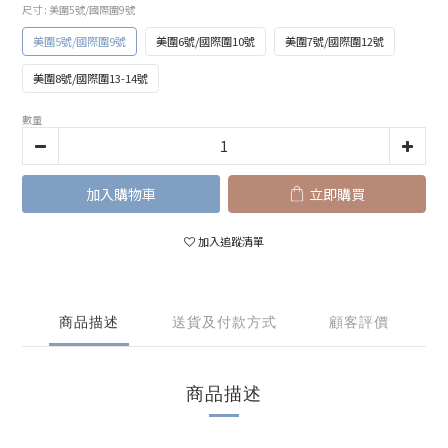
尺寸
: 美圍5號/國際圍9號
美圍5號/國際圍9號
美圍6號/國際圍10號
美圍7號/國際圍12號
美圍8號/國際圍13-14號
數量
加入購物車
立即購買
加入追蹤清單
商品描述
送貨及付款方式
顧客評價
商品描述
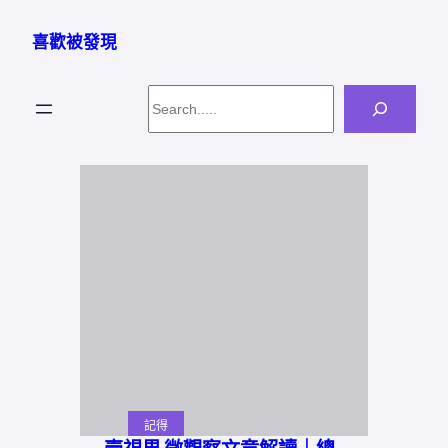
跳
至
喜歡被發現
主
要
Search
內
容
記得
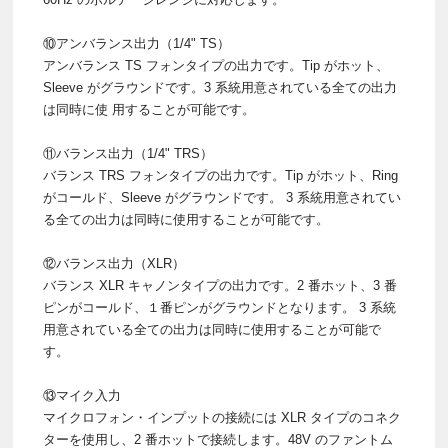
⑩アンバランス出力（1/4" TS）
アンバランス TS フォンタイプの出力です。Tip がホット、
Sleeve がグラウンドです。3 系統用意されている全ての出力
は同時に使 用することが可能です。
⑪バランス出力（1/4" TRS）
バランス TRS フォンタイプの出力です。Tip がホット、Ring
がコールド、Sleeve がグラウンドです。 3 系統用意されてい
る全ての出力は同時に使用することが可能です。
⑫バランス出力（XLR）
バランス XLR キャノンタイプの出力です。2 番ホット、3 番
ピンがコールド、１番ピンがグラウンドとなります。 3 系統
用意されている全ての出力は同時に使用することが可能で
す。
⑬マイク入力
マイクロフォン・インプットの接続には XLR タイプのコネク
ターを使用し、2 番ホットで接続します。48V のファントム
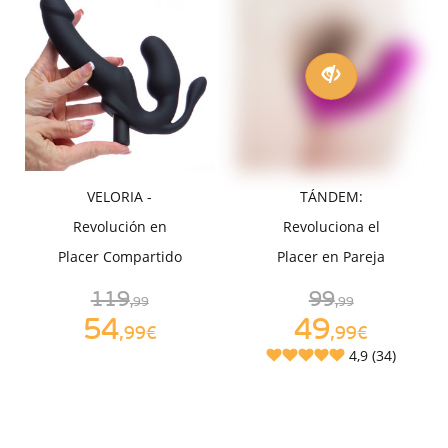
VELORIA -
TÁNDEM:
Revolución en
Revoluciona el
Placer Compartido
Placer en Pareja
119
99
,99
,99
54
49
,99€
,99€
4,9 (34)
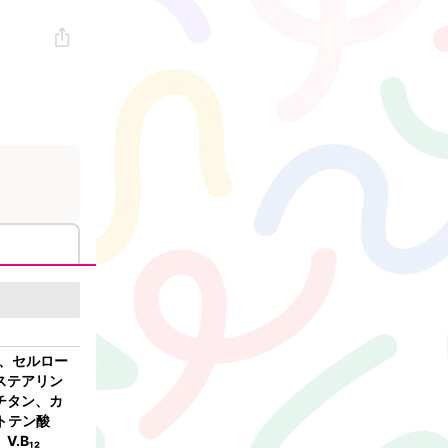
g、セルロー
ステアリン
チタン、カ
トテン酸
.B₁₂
- - -
**Instructions for the task**
Locate each line of the listing above that contains the string "がグラウンドです", with case counting, and copy those lines in full.

**Reply to the exercise**
Sleeve がグラウンドです。3 系統用意されている全ての出力
がコールド、Sleeve がグラウンドです。 3 系統用意されてい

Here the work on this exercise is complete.